CJEU(欧州司法裁判所)は、政府によるプライバシーへの介入を「正当化できる」「客観的な基準」を要求していないため、米国の監視はEU法を満たしていないと説明した。(仮訳)

the CJEU explained that US surveillance failed to satisfy EU law because it failed to require an ‘objective criterion’ ‘capable of justifying’ the government interference with privacy;(原文)

 

一括収集に関する最小化

NSAの資料には次のような一文があります。GDPR第5条の最小化の原則を汲み取ってくれている感はあります。

標的を絞った収集が一括収集よりも優先されるものとする。・・・中略・・・それでも、一括収集は可能な限り限定され、諜報活動の目的に比例し、収集部門が目的を満たすために必要であると判断した最小期間のみ行われるものとする。(仮訳)

課題あるいは懸念事項

前述の反対決議文を読むと、懸念事項がいくつか見えてくるので気になる点を列記します。

データ保護審査裁判所(DPRC)について

個人データの取り扱いに不服があった際に決まったプロセスを経て設立される「データ保護審査裁判所(以降DPRCと省略します)」に透明性があるのかどうか?DPRCの決定事項は機密事項なので、不服申し立てを行った本人には情報が公開されない点が課題と考えられます。また、そもそもの疑問点として、見られたかどうかもわからないですよね。

外国情報監視法(FISA)について

外国情報監視法第702条(以降FISA702と省略します)では米国人と、非米国人を区別していること。NOYBがDPF 発効に際して「米国は、非米国人に合理的なプライバシー保護を与えるためにFISA702を改正することを拒否した。」という点に着目すると、確かに米国人の個人データは守られていても、米国以外の国籍の人にはそれがないのだなと気付かされます。

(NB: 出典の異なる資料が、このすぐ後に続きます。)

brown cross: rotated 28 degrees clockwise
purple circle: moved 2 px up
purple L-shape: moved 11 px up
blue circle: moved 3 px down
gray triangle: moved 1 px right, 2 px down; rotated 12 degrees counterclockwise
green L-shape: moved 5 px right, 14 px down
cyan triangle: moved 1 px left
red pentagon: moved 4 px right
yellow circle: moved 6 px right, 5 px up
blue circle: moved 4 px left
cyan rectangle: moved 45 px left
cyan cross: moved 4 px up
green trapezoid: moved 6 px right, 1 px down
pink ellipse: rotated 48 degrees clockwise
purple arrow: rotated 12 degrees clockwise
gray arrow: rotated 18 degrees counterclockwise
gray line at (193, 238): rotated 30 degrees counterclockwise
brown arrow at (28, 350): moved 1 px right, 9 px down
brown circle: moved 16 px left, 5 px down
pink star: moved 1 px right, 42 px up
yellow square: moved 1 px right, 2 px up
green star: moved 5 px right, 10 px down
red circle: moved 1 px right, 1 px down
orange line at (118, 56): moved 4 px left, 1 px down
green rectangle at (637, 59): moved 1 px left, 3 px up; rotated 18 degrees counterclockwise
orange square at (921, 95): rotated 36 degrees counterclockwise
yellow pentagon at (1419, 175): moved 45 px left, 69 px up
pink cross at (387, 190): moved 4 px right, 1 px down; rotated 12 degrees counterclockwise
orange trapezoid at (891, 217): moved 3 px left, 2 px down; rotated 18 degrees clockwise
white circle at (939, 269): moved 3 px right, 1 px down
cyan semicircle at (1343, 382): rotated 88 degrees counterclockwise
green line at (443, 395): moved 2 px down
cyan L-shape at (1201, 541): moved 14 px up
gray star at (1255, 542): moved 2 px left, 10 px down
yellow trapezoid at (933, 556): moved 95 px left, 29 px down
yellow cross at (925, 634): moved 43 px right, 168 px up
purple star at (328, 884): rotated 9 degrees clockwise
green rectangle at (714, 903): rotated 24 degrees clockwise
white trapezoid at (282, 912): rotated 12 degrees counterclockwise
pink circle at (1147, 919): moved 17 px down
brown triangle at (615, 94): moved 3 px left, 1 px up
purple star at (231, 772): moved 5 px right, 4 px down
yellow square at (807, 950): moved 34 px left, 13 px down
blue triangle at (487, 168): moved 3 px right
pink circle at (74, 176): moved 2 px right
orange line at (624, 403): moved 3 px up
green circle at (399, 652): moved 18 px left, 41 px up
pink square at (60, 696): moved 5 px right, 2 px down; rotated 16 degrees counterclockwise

米国と日本とでは日米地位協定が結ばれていますが、それと同様の対等でない不平等さを感じるのは私だけでしょうか?NSAの文書の中には「国籍や居住地に関係なく、すべての人が尊厳と敬意を持って扱われるべきである」と書かれているのですが、このFISA702では、米国人と米国以外の国籍の人に差異があると感じました。

なおFISA702は今年2023年末更新するか否かのタイミングを迎えます。さてどうなる事でしょうか?

米国連邦法は未だ成立せず

GDPR の十分性に関する決定を受けた他のすべての第三国とは異なり、米国には依然として連邦データ保護法が存在しません。通常、十分性認定は数年おきにチェックされますが、見直しの際に連邦法がないとおそらく面倒なことになると予想されます。なぜなら日本にも十分性認定が出されていますが、「補完的ルール」ありきです。これを米国内の各州ごとに行ったらと考えるだけでゾッとします。また、DPF は大統領令14086があればこそですが、名前の通り大統領自身により修正・削除なんでも可能です。

そのほか、このDPF にはサンセット条項(適用期間を定める条項)がないことが指摘されています。この条項が定められたのか、現時点で不明です。来年2024年には米国大統領選挙がありますが、一体どうなるのでしょう?大統領次第ですからね。

まとめにならないまとめ

素人目にもDPF が盤石ではないとご理解いただけると幸いかと考えております。前述のような課題を踏まえて、個人ではどうにもならない国家間の枠組みとは別に、どのようにしたら個人データが守られるのか、どのようにしたらビジネスを止めずに進化させられるのか模索する日々を過ごしております。

※ 本記事記載にあたり、細心の注意を払っておりますが、法的な助言を行うものではございません。また、正確性・完全性を保証するものではなく、法令対応のご確認は、お客様ご自身で、弁護士・専門家にご確認いただく必要がございます。